Proto-language
In the tree model of historical linguistics, a proto-language is a postulated ancestral language from which a number of attested languages are believed to have descended by evolution, forming a language family. Proto-languages are usually unattested, or partially attested at best. They are reconstructed by way of the comparative method.[1]
For other uses, see Proto-language (disambiguation).
In the family tree metaphor, a proto-language can be called a mother language. Occasionally, the German term Ursprache (from Ur- "primordial, original", and Sprache "language", pronounced [ˈuːɐ̯ʃpʁaːxə] ) is used instead. It is also sometimes called the common or primitive form of a language (e.g. Common Germanic, Primitive Norse).[1]

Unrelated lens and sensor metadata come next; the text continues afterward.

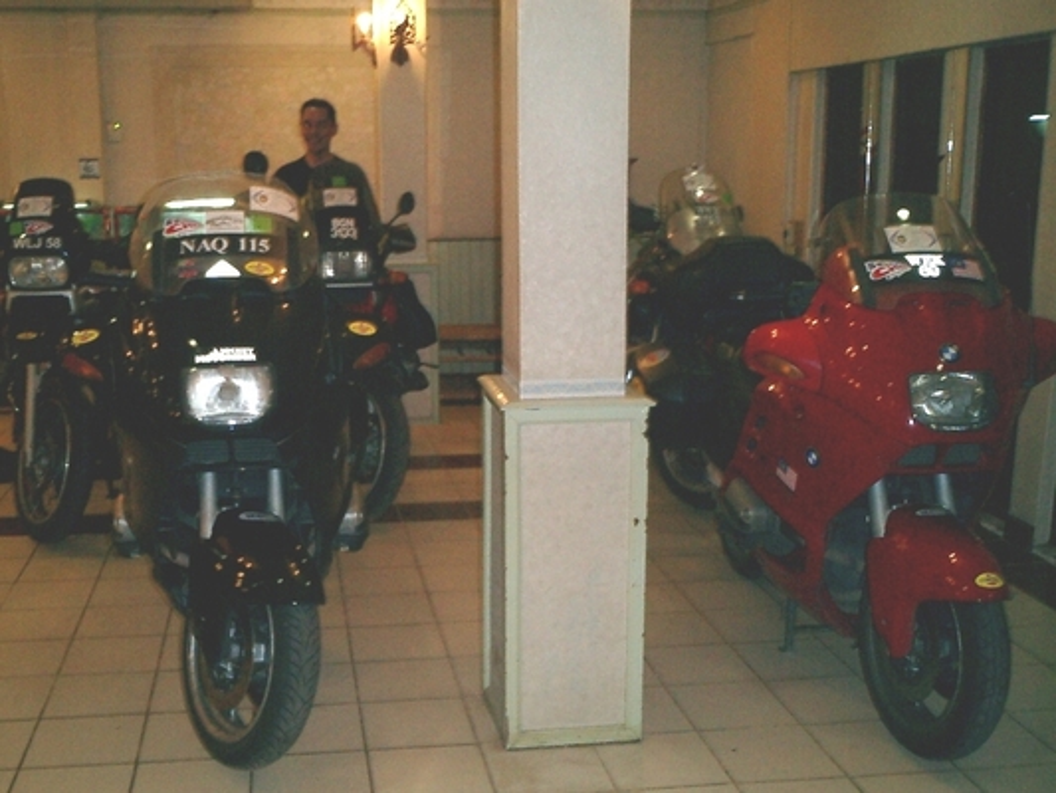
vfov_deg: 39.7
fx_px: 1098
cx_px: 528
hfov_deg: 51.3
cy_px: 396
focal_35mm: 36
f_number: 3.2
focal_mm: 7.5
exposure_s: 1/30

In the strict sense, a proto-language is the most recent common ancestor of a language family, immediately before the family started to diverge into the attested daughter languages. It is therefore equivalent with the ancestral language or parental language of a language family.[2]
Moreover, a group of languages (such as a dialect cluster) which are not considered separate languages (for whichever reasons) may also be described as descending from a unitary proto-language.
Definition and verification[edit]
Typically, the proto-language is not known directly. It is by definition a linguistic reconstruction formulated by applying the comparative method to a group of languages featuring similar characteristics.[3] The tree is a statement of similarity and a hypothesis that the similarity results from descent from a common language.
The comparative method, a process of deduction, begins from a set of characteristics, or characters, found in the attested languages. If the entire set can be accounted for by descent from the proto-language, which must contain the proto-forms of them all, the tree, or phylogeny, is regarded as a complete explanation and by Occam's razor, is given credibility. More recently, such a tree has been termed "perfect" and the characters labelled "compatible".
No trees but the smallest branches are ever found to be perfect, in part because languages also evolve through horizontal transfer with their neighbours. Typically, credibility is given to the hypotheses of highest compatibility. The differences in compatibility must be explained by various applications of the wave model. The level of completeness of the reconstruction achieved varies, depending on how complete the evidence is from the descendant languages and on the formulation of the characters by the linguists working on it. Not all characters are suitable for the comparative method. For example, lexical items that are loans from a different language do not reflect the phylogeny to be tested, and, if used, will detract from the compatibility. Getting the right dataset for the comparative method is a major task in historical linguistics.
Some universally accepted proto-languages are Proto-Afroasiatic, Proto-Indo-European, Proto-Uralic, and Proto-Dravidian.
In a few fortuitous instances, which have been used to verify the method and the model (and probably ultimately inspired it), a literary history exists from as early as a few millennia ago, allowing the descent to be traced in detail. The early daughter languages, and even the proto-language itself, may be attested in surviving texts. For example, Latin is the proto-language of the Romance language family, which includes such modern languages as French, Italian, Portuguese, Romanian, Catalan and Spanish. Likewise, Proto-Norse, the ancestor of the modern Scandinavian languages, is attested, albeit in fragmentary form, in the Elder Futhark. Although there are no very early Indo-Aryan inscriptions, the Indo-Aryan languages of modern India all go back to Vedic Sanskrit (or dialects very closely related to it), which has been preserved in texts accurately handed down by parallel oral and written traditions for many centuries.
The first person to offer systematic reconstructions of an unattested proto-language was August Schleicher; he did so for Proto-Indo-European in 1861.[4]
Proto-X vs. Pre-X[edit]
Normally, the term "Proto-X" refers to the last common ancestor of a group of languages, occasionally attested but most commonly reconstructed through the comparative method, as with Proto-Indo-European and Proto-Germanic. An earlier stage of a single language X, reconstructed through the method of internal reconstruction, is termed "Pre-X", as in Pre–Old Japanese.[5] It is also possible to apply internal reconstruction to a proto-language, obtaining a pre-proto-language, such as Pre-Proto-Indo-European.[6]
Both prefixes are sometimes used for an unattested stage of a language without reference to comparative or internal reconstruction. "Pre-X" is sometimes also used for a postulated substratum, as in the Pre-Indo-European languages believed to have been spoken in Europe and South Asia before the arrival there of Indo-European languages.
When multiple historical stages of a single language exist, the oldest attested stage is normally termed "Old X" (e.g. Old English and Old Japanese). In other cases, such as Old Irish and Old Norse, the term refers to the language of the oldest known significant texts. Each of these languages has an older stage (Primitive Irish and Proto-Norse respectively) that is attested only fragmentarily.